Chung: In his laboratory in Canada, Dr. Pierre Blais has spent ten years
researching what happens to polyurethane once it is in a woman's breast.
Dr. Pierre Blais (Researcher): After about a month, it looks like
this, the foam has gone in part, and it is beginning to peel away from the
surface. After about six months to a year, half of the foam has gone away,
dissolved. They produce debris, which is potentially toxic.
Chung: The foam is made here at a factory outside of Philadelphia. It is an
industrial polyurethane like that found in air conditioning and carburetor
filters. When it breaks down, it can produce a chemical, tolulene-diamine, or
TDA, a known animal carcinogen already banned in hair dyes. But the makers of
the Meme, Surgitex, insist their studies show the foam is safe.

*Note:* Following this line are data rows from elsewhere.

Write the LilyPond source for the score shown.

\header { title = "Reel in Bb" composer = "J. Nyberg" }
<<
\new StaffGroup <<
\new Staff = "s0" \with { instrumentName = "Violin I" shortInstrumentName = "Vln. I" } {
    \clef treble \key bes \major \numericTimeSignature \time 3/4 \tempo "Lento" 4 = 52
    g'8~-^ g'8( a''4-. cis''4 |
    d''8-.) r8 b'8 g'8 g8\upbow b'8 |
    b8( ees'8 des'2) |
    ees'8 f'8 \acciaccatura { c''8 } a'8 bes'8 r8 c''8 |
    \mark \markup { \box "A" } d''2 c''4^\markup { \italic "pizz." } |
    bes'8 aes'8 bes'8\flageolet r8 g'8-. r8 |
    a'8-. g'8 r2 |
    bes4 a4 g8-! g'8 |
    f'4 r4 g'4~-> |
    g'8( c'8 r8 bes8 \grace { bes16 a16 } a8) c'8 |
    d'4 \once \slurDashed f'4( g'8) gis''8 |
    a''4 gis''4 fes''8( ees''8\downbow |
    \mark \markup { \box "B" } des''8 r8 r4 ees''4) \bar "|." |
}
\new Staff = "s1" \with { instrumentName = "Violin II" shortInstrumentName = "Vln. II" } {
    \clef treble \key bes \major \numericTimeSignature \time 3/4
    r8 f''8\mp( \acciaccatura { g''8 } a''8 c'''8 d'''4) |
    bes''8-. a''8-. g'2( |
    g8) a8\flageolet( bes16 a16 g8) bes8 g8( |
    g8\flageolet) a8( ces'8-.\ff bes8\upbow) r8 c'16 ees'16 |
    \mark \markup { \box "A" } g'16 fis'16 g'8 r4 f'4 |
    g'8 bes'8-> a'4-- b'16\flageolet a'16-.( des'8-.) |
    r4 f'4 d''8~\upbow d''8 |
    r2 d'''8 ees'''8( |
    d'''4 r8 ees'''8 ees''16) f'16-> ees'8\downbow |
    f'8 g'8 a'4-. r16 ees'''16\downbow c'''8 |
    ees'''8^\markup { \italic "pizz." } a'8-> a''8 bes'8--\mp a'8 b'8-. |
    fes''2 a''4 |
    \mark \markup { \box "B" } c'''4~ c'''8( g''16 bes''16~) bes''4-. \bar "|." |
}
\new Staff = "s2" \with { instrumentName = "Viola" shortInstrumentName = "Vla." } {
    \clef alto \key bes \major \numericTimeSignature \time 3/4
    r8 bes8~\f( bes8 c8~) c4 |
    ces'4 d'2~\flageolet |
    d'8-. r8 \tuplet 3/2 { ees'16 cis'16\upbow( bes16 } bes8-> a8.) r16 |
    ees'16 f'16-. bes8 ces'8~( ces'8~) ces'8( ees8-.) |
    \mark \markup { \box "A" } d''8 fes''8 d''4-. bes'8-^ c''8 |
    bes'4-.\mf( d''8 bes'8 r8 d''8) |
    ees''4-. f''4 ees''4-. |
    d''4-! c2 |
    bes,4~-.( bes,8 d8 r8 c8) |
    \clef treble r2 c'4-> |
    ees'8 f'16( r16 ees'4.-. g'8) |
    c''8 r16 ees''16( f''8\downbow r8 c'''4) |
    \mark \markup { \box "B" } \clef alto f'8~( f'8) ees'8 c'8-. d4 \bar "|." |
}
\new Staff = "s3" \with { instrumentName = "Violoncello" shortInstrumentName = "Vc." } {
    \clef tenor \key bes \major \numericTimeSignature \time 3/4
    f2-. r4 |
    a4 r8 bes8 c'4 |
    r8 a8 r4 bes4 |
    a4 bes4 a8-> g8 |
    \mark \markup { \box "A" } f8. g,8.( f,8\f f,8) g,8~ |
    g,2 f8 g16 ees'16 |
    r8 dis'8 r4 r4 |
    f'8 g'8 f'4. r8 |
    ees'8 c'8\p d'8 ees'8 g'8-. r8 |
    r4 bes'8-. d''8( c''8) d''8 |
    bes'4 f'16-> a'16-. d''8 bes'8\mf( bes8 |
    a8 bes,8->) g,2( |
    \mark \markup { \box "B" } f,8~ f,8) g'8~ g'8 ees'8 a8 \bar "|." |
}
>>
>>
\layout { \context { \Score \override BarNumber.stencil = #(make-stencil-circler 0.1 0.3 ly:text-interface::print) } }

We asked Surgitex to talk to us about the Meme, the foam, and its dangers. But
officials not only refused to go on camera, they asked us to leave their
property.
Goldrich: Nobody has done the kind of studies that are required for this kind of
product. Just as I say that it is my belief that the implants are harmful, the
drug companies and the manufacturers don't have any proof that it is not. Why
should we be in the catch-22 situation thirty years after the fact. There has
got to be something wrong there.
Chung: The FDA will not grant us an interview on Meme or any other implant. But
in a statement the FDA did say it s in the process of collecting data from
manufacturers, and that it may take years before any decisions are made about
their safety.
In the meantime, more than a hundred thousand women each year are still
receiving implants.
Valleya: It is very difficult to tell people about what has happened to me,
because I find it is somewhat embarrassing. Not that I did anything wrong, but
just personal. But I feel that if someone doesn't speak out, and talk about this
I believe that there are probably many women like me, but how may want to
want to tell the world this, you know. It s hard to do.
Chung: There are no statistics on how many women have become ill because of
their implants. No agency, no study has kept track of them. While questions
continue to be raised abut the safety of breast implants, only the state of
Maryland requires doctors to inform their patients of all the known risks and
complications. It took five years to get that law passed.